Output only the lines below from the one holding "- Stores player's" down to the one holding "### Aalto - Federated Learning (CS-E4740)", both end lines included and every picture dropped.

▶ [INPUT DATA]

++++++++

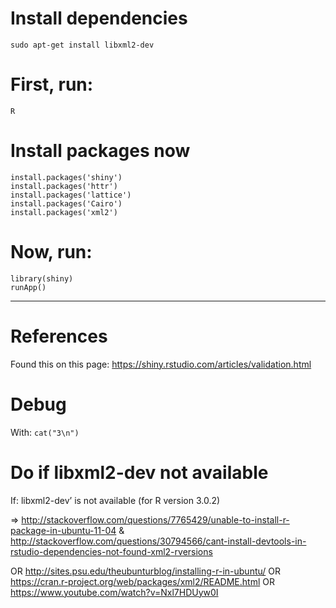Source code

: # Install dependencies

    sudo apt-get install libxml2-dev

# First, run:

    R

# Install packages now

    install.packages('shiny')
    install.packages('httr')
    install.packages('lattice')
    install.packages('Cairo')
    install.packages('xml2')

# Now, run:

    library(shiny)
    runApp()

____

# References

Found this on this page:
https://shiny.rstudio.com/articles/validation.html

# Debug

With: `cat("3\n")`

# Do if libxml2-dev not available

If: 
libxml2-dev’ is not available (for R version 3.0.2) 

=>
http://stackoverflow.com/questions/7765429/unable-to-install-r-package-in-ubuntu-11-04
& http://stackoverflow.com/questions/30794566/cant-install-devtools-in-rstudio-dependencies-not-found-xml2-rversions

OR http://sites.psu.edu/theubunturblog/installing-r-in-ubuntu/
OR https://cran.r-project.org/web/packages/xml2/README.html
OR https://www.youtube.com/watch?v=Nxl7HDUyw0I
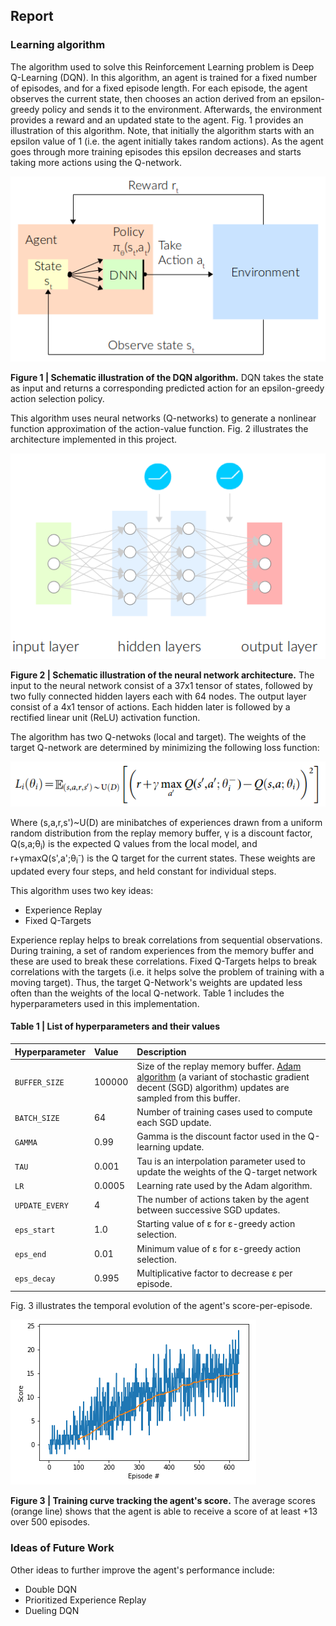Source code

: ## Report
### Learning algorithm
The algorithm used to solve this Reinforcement Learning problem is Deep Q-Learning (DQN). In this algorithm, an agent is trained for a fixed number of episodes, and for a fixed episode length. For each episode, the agent observes the current state, then chooses an action derived from an epsilon-greedy policy and sends it to the environment. Afterwards, the environment provides a reward and an updated state to the agent. Fig. 1 provides an illustration of this algorithm. Note, that initially the algorithm starts with an epsilon value of 1 (i.e. the agent initially takes random actions). As the agent goes through more training episodes this epsilon decreases and starts taking more actions using the Q-network.

![alt-text](https://raw.githubusercontent.com/acampos074/Deep-Q-Network-Navigation/master/Figures/DQN.png)

**Figure 1 | Schematic illustration of the DQN algorithm.** DQN takes the state as input and returns a corresponding predicted action for an epsilon-greedy action selection policy.   

This algorithm uses neural networks (Q-networks) to generate a nonlinear function approximation of the action-value function. Fig. 2 illustrates the architecture implemented in this project.

![alt-text](https://raw.githubusercontent.com/acampos074/Deep-Q-Network-Navigation/master/Figures/nn.png)

**Figure 2 | Schematic illustration of the neural network architecture.** The input to the neural network consist of a 37x1 tensor of states, followed by two fully connected hidden layers each with 64 nodes. The output layer consist of a 4x1 tensor of actions. Each hidden later is followed by a rectified linear unit (ReLU) activation function.

The algorithm has two Q-netwoks (local and target). The weights of the target Q-network are determined by minimizing the following loss function:

![alt-text](https://raw.githubusercontent.com/acampos074/Deep-Q-Network-Navigation/master/Figures/loss_function.png)

Where (s,a,r,s')~U(D) are minibatches of experiences drawn from a uniform random distribution from the replay memory buffer, &gamma; is a discount factor, Q(s,a;&theta;<sub>i</sub>) is the expected Q values from the local model, and r+&gamma;maxQ(s',a';&theta;<sub>i</sub><sup>-</sup>) is the Q target for the current states. These weights are updated every four steps, and held constant for individual steps.

This algorithm uses two key ideas:

* Experience Replay
* Fixed Q-Targets

Experience replay helps to break correlations from sequential observations. During training, a set of random experiences from the memory buffer and these are used to break these correlations. Fixed Q-Targets helps to break correlations with the targets (i.e. it helps solve the problem of training with a moving target). Thus, the target Q-Network's weights are updated less often than the weights of the local Q-network. Table 1 includes the hyperparameters used in this implementation.

#### **Table 1 | List of hyperparameters and their values**
| **Hyperparameter**      | **Value** | **Description**     |
| :---        |    :---   |  :--- |
| `BUFFER_SIZE`      | 100000       | Size of the replay memory buffer. [Adam algorithm](https://arxiv.org/abs/1412.6980) (a variant of stochastic gradient decent (SGD) algorithm) updates are sampled from this buffer.    |
| `BATCH_SIZE`   | 64        | Number of training cases used to compute each SGD update.      |
| `GAMMA`   | 0.99        | Gamma is the discount factor used in the Q-learning update.     |
| `TAU`   | 0.001  |  Tau is an interpolation parameter used to update the weights of the Q-target network |
| `LR`   | 0.0005  |  Learning rate used by the Adam algorithm.  |
| `UPDATE_EVERY`   | 4  | The number of actions taken by the agent between successive SGD updates.  |
| `eps_start`  | 1.0  |  Starting value of &epsilon; for &epsilon;-greedy action selection.   |
| `eps_end`   |  0.01 |  Minimum value of &epsilon; for &epsilon;-greedy action selection. |
|`eps_decay`   | 0.995  | Multiplicative factor to decrease &epsilon; per episode.  |

Fig. 3 illustrates the temporal evolution of the agent's score-per-episode.

![alt-text](https://raw.githubusercontent.com/acampos074/Deep-Q-Network-Navigation/master/Figures/avg_scores.png)

**Figure 3 | Training curve tracking the agent's score.** The average scores (orange line) shows that the agent is able to receive a score of at least +13 over 500 episodes.
### Ideas of Future Work
Other ideas to further improve the agent's performance include:
* Double DQN
* Prioritized Experience Replay
* Dueling DQN
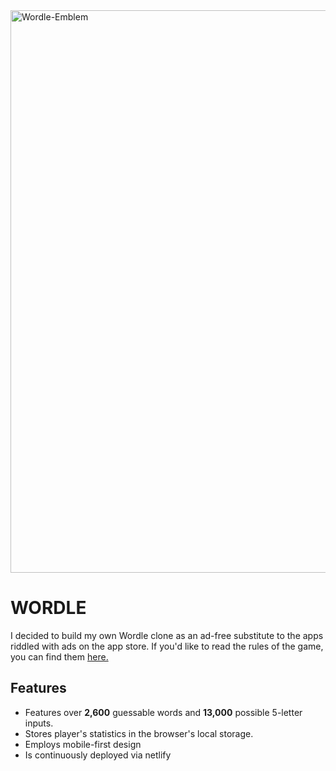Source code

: <img width="1600" height="900" alt="Wordle-Emblem" src="https://github.com/user-attachments/assets/4c3c37b7-9d88-47ae-8e5f-ff7ee1bd4c74" />

# WORDLE

I decided to build my own Wordle clone as an ad-free substitute to the apps riddled with ads on the app store. If you'd like to read the rules of the game, you can find them [here.](https://www.nytimes.com/2023/08/01/crosswords/how-to-talk-about-wordle.html)

## Features

- Features over **2,600** guessable words and **13,000** possible 5-letter inputs.
- Stores player's statistics in the browser's local storage.
- Employs mobile-first design
- Is continuously deployed via netlify
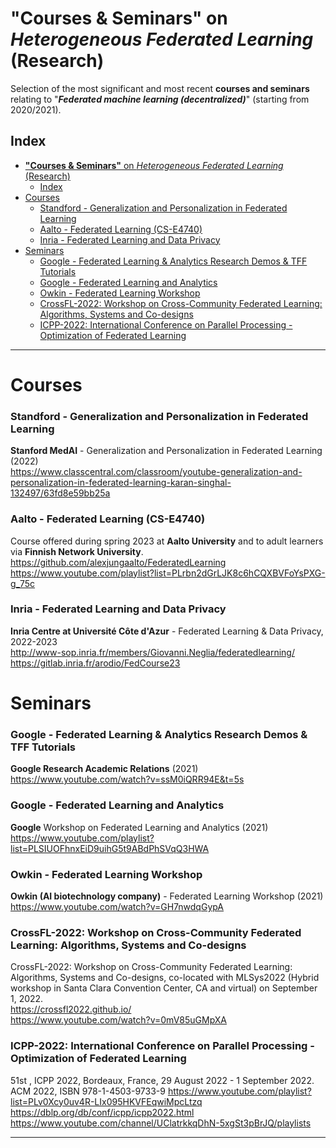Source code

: # **"Courses & Seminars"** on *Heterogeneous Federated Learning* (Research)
Selection of the most significant and most recent **courses and seminars** relating to "_**Federated machine learning (decentralized)**_" (starting from 2020/2021).
 
## Index
- [**"Courses \& Seminars"** on *Heterogeneous Federated Learning* (Research)](#courses--seminars-on-heterogeneous-federated-learning-research)
  - [Index](#index)
- [Courses](#courses)
    - [Standford - Generalization and Personalization in Federated Learning](#standford---generalization-and-personalization-in-federated-learning)
    - [Aalto - Federated Learning (CS-E4740)](#aalto---federated-learning-cs-e4740)
    - [Inria - Federated Learning and Data Privacy](#inria---federated-learning-and-data-privacy)
- [Seminars](#seminars)
    - [Google - Federated Learning \& Analytics Research Demos \& TFF Tutorials](#google---federated-learning--analytics-research-demos--tff-tutorials)
    - [Google - Federated Learning and Analytics](#google---federated-learning-and-analytics)
    - [Owkin - Federated Learning Workshop](#owkin---federated-learning-workshop)
    - [CrossFL-2022: Workshop on Cross-Community Federated Learning: Algorithms, Systems and Co-designs](#crossfl-2022-workshop-on-cross-community-federated-learning-algorithms-systems-and-co-designs)
    - [ICPP-2022: International Conference on Parallel Processing - Optimization of Federated Learning](#icpp-2022-international-conference-on-parallel-processing---optimization-of-federated-learning)

 

-------------

# Courses

### Standford - Generalization and Personalization in Federated Learning   
**Stanford MedAI** - Generalization and Personalization in Federated Learning (2022)       
https://www.classcentral.com/classroom/youtube-generalization-and-personalization-in-federated-learning-karan-singhal-132497/63fd8e59bb25a


### Aalto - Federated Learning (CS-E4740)
Course offered during spring 2023 at **Aalto University** and to adult learners via **Finnish Network University**.
https://github.com/alexjungaalto/FederatedLearning     
https://www.youtube.com/playlist?list=PLrbn2dGrLJK8c6hCQXBVFoYsPXG-g_75c


### Inria - Federated Learning and Data Privacy
**Inria Centre at Université Côte d'Azur** - Federated Learning & Data Privacy, 2022-2023    
http://www-sop.inria.fr/members/Giovanni.Neglia/federatedlearning/     
https://gitlab.inria.fr/arodio/FedCourse23     


# Seminars

### Google - Federated Learning & Analytics Research Demos & TFF Tutorials
**Google Research Academic Relations** (2021)   
https://www.youtube.com/watch?v=ssM0iQRR94E&t=5s    


### Google - Federated Learning and Analytics
**Google** Workshop on Federated Learning and Analytics (2021)    
https://www.youtube.com/playlist?list=PLSIUOFhnxEiD9uihG5t9ABdPhSVqQ3HWA


### Owkin - Federated Learning Workshop
**Owkin (AI biotechnology company)** - Federated Learning Workshop (2021)    
https://www.youtube.com/watch?v=GH7nwdqGypA


### CrossFL-2022: Workshop on Cross-Community Federated Learning: Algorithms, Systems and Co-designs      
CrossFL-2022: Workshop on Cross-Community Federated Learning: Algorithms, Systems and Co-designs, co-located with MLSys2022 (Hybrid workshop in Santa Clara Convention Center, CA and virtual) on September 1, 2022.              
https://crossfl2022.github.io/       
https://www.youtube.com/watch?v=0mV85uGMpXA         


### ICPP-2022: International Conference on Parallel Processing - Optimization of Federated Learning      
51st , ICPP 2022, Bordeaux, France, 29 August 2022 - 1 September 2022. ACM 2022, ISBN 978-1-4503-9733-9 
https://www.youtube.com/playlist?list=PLv0Xcy0uv4R-LIx095HKVFEqwiMpcLtzq
https://dblp.org/db/conf/icpp/icpp2022.html     
https://www.youtube.com/channel/UClatrkkqDhN-5xgSt3pBrJQ/playlists


----------------------
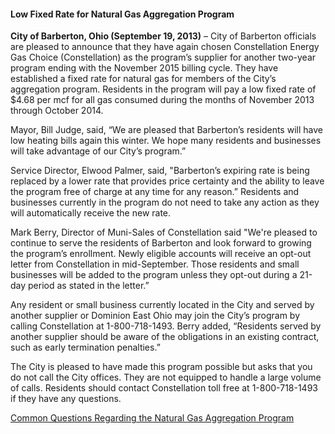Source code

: #### Low Fixed Rate for Natural Gas Aggregation Program

**City of Barberton, Ohio (September 19, 2013)** – City of Barberton officials are pleased to announce that they have again chosen Constellation Energy Gas Choice (Constellation) as the program’s supplier for another two-year program ending with the November 2015 billing cycle.  They have established a fixed rate for natural gas for members of the City’s aggregation program.  Residents in the program will pay a low fixed rate of $4.68 per mcf for all gas consumed during the months of November 2013 through October 2014.

Mayor, Bill Judge, said, “We are pleased that Barberton’s residents will have low heating bills again this winter.  We hope many residents and businesses will take advantage of our City’s program.”  

Service Director, Elwood Palmer, said, "Barberton’s expiring rate is being replaced by a lower rate that provides price certainty and the ability to leave the program free of charge at any time for any reason.”  Residents and businesses currently in the program do not need to take any action as they will automatically receive the new rate.  

Mark Berry, Director of Muni-Sales of Constellation said "We're pleased to continue to serve the residents of Barberton and look forward to growing the program’s enrollment. Newly eligible accounts will receive an opt-out letter from Constellation in mid-September.  Those residents and small businesses will be added to the program unless they opt-out during a 21-day period as stated in the letter.”

Any resident or small business currently located in the City and served by another supplier or Dominion East Ohio may join the City’s program by calling Constellation at 1-800-718-1493.  Berry added, “Residents served by another supplier should be aware of the obligations in an existing contract, such as early termination penalties.”  

The City is pleased to have made this program possible but asks that you do not call the City offices.  They are not equipped to handle a large volume of calls.  Residents should contact Constellation toll free at 1-800-718-1493 if they have any questions.

[Common Questions Regarding the Natural Gas Aggregation Program](https://db.tt/Sg1Sg0ny)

++++++++

▶ [WRITTEN RESPONSE]
- Stores player's statistics in the browser's local storage.
- Employs mobile-first design
- Is continuously deployed via netlify
Source code

: # **"Courses & Seminars"** on *Heterogeneous Federated Learning* (Research)
Selection of the most significant and most recent **courses and seminars** relating to "_**Federated machine learning (decentralized)**_" (starting from 2020/2021).
 
## Index
- [**"Courses \& Seminars"** on *Heterogeneous Federated Learning* (Research)](#courses--seminars-on-heterogeneous-federated-learning-research)
  - [Index](#index)
- [Courses](#courses)
    - [Standford - Generalization and Personalization in Federated Learning](#standford---generalization-and-personalization-in-federated-learning)
    - [Aalto - Federated Learning (CS-E4740)](#aalto---federated-learning-cs-e4740)
    - [Inria - Federated Learning and Data Privacy](#inria---federated-learning-and-data-privacy)
- [Seminars](#seminars)
    - [Google - Federated Learning \& Analytics Research Demos \& TFF Tutorials](#google---federated-learning--analytics-research-demos--tff-tutorials)
    - [Google - Federated Learning and Analytics](#google---federated-learning-and-analytics)
    - [Owkin - Federated Learning Workshop](#owkin---federated-learning-workshop)
    - [CrossFL-2022: Workshop on Cross-Community Federated Learning: Algorithms, Systems and Co-designs](#crossfl-2022-workshop-on-cross-community-federated-learning-algorithms-systems-and-co-designs)
    - [ICPP-2022: International Conference on Parallel Processing - Optimization of Federated Learning](#icpp-2022-international-conference-on-parallel-processing---optimization-of-federated-learning)

 

-------------

# Courses

### Standford - Generalization and Personalization in Federated Learning   
**Stanford MedAI** - Generalization and Personalization in Federated Learning (2022)       
https://www.classcentral.com/classroom/youtube-generalization-and-personalization-in-federated-learning-karan-singhal-132497/63fd8e59bb25a


### Aalto - Federated Learning (CS-E4740)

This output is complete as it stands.